(OPDRACHT):
Zet de tekst over de toetreding van Albanië en Kroatië tot de NAVO voort na de laatste zin.

(TEKSTFRAGMENT):
┄┄┄┄┄┄┄┄┄┄┄┄┄┄┄┄┄┄┄┄

Op geen enkel moment, ook niet tijdens de Top van Boekarest, is de uitbreiding van de NAVO met deze landen door Rusland bekritiseerd of als bedreiging aangemerkt. Toetreding van beide landen moet gezien worden in het kader van verdergaande integratie van de Balkan in de Euro-Atlantische structuren hetgeen bijdraagt aan de stabiliteit in Europa. Vrede en stabiliteit op de Balkan is immers ook in het belang van Rusland.

Ook de regionale veiligheidsanalyse van de leden van de fractie van de SP wordt niet door de regering gedeeld. De veiligheidssituatie op de Balkan is stabiel gebleven, ondanks de recente unilaterale onafhankelijkheidsverklaring van Kosovo. Er is dan ook geen sprake van dreigende gewapende conflicten tussen landen in die regio. Zorgen met betrekking tot de stabiliteit in de regio liggen eerder op het vlak van binnenlandse etnische tegenstellingen dan van interstatelijke conflicten. In Kosovo, Bosnië-Herzegovina en Macedonië is sprake van internationaal toezicht dat een stabiliserend effect heeft. De aanwezigheid van KFOR (door de NAVO geleid) in Kosovo is daarvan een voorbeeld.

Albanië onderhoudt goede banden met de buurlanden en ziet regionale samenwerking als belangrijk onderdeel van het buitenlands beleid. De Albanese regering voert een constructief regionaal beleid en oefent een matigende invloed uit op de Kosovaarse leiders en de etnisch Albanese minderheden in de regio met het doel stabiliteit te bewaren.

De leden van de fractie van de SP menen tot slot dat het niet verstandig is de NAVO uit te breiden voordat de noodzakelijke discussie over de toekomst van de NAVO is gevoerd. Het is niet de verwachting dat de toetreding tot de NAVO van Albanië en Kroatië de discussie over de toekomst van de NAVO een andere koers zal geven. De regering is van mening dat beide landen bijdragen aan de veiligheid en stabiliteit van het bondgenootschap. De discussie over de toekomst van de NAVO zal met hun inbreng juist gebaat zijn.

De leden van de fractie van de VVD verzoeken om meer informatie over de mate waarin Albanië en Kroatië hebben aangetoond dat zij willen en kunnen bijdragen aan de veiligheid en stabiliteit in crisis- en conflictgebieden. Albanië draagt bij aan internationale operaties zoals ISAF, Operatie Iraqi Freedom, Operatie Althea in Bosnië-Herzegovina en Operatie Active Endeavour. Kroatië neemt deel aan ISAF en een groot aantal VN-missies. Daarnaast nemen beide landen deel aan de EU-missie in Tsjaad. In de bijlage is per land een gedetailleerdere beschrijving opgenomen van de inzet.1 De actieve deelname van beide landen aan internationale operaties heeft een positieve invloed op de verdere transformatie. Een en ander schetst naar het oordeel van de regering een positief beeld van de internationale inzetbaarheid van de Albanese en Kroatische krijgsmachten.

┄┄┄┄┄┄┄┄┄┄┄┄┄┄┄┄┄┄┄┄

(STUDIEMATERIAAL):

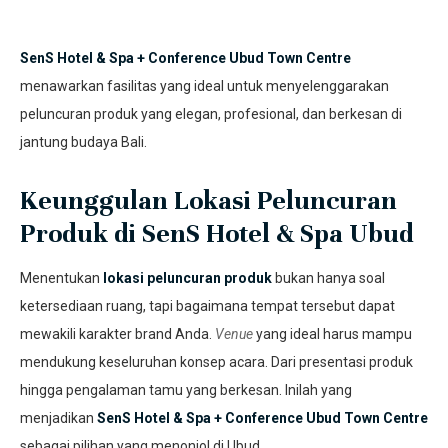
SenS Hotel & Spa + Conference Ubud Town Centre
menawarkan fasilitas yang ideal untuk menyelenggarakan
peluncuran produk yang elegan, profesional, dan berkesan di
jantung budaya Bali.
Keunggulan Lokasi Peluncuran
Produk di
SenS Hotel & Spa
Ubud
Menentukan
lokasi peluncuran produk
bukan hanya soal
ketersediaan ruang, tapi bagaimana tempat tersebut dapat
mewakili karakter brand Anda.
Venue
yang ideal harus mampu
mendukung keseluruhan konsep acara. Dari presentasi produk
hingga pengalaman tamu yang berkesan. Inilah yang
menjadikan
SenS Hotel & Spa + Conference Ubud Town Centre
sebagai pilihan yang menonjol di Ubud.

┄┄┄┄┄┄┄┄┄┄┄┄┄┄┄┄┄┄┄┄

(UITWERKING):
De leden van de fractie van de VVD vragen tevens of de krijgsmachten van de aspirant lidstaten zodanig zijn ingericht dat sprake is van een adequate internationale inzetbaarheid. Transformatie en het aanpassen van het defensieapparaat van beide aspirant lidstaten aan NAVO-standaarden komt de interoperabiliteit met andere bondgenoten ten goede. Dit is een continu proces dat de voortdurende aandacht heeft van alle bondgenoten. De regering kan bevestigen dat de defensiehervormingen in Albanië en Kroatië zeer vergaand zijn en onomkeerbaar. Dankzij de jaarlijkse MAP-cyclus is het planning-, budgettering- en implementatieproces van een goed niveau. Ook de structurele verhoging van het defensiebudget naar de NAVO-norm van 2% BNP in zowel Albanië als Kroatië is een voorbeeld van de goede ontwikkeling.

De regering erkent de door de fractieleden van de VVD genoemde noodzaak tot het evenredig verdelen van de lasten (burden sharing). In dat opzicht is, zoals hierboven beschreven, al veel bereikt. Aan beide landen ontbreekt het niet aan politieke wil om te leveren. Qua omvang van de bijdrage staat Albanië op de 24e plaats (van 40) leverende landen aan ISAF; Kroatië staat op de 19e plaats. Gegeven de bevolkingsomvang en het BNP van beide landen is dit geen geringe prestatie.

De minister van Buitenlandse Zaken,

M. J. M. Verhagen


XNoot
1

Ter inzage gelegd bij het Centraal Informatiepunt Tweede Kamer.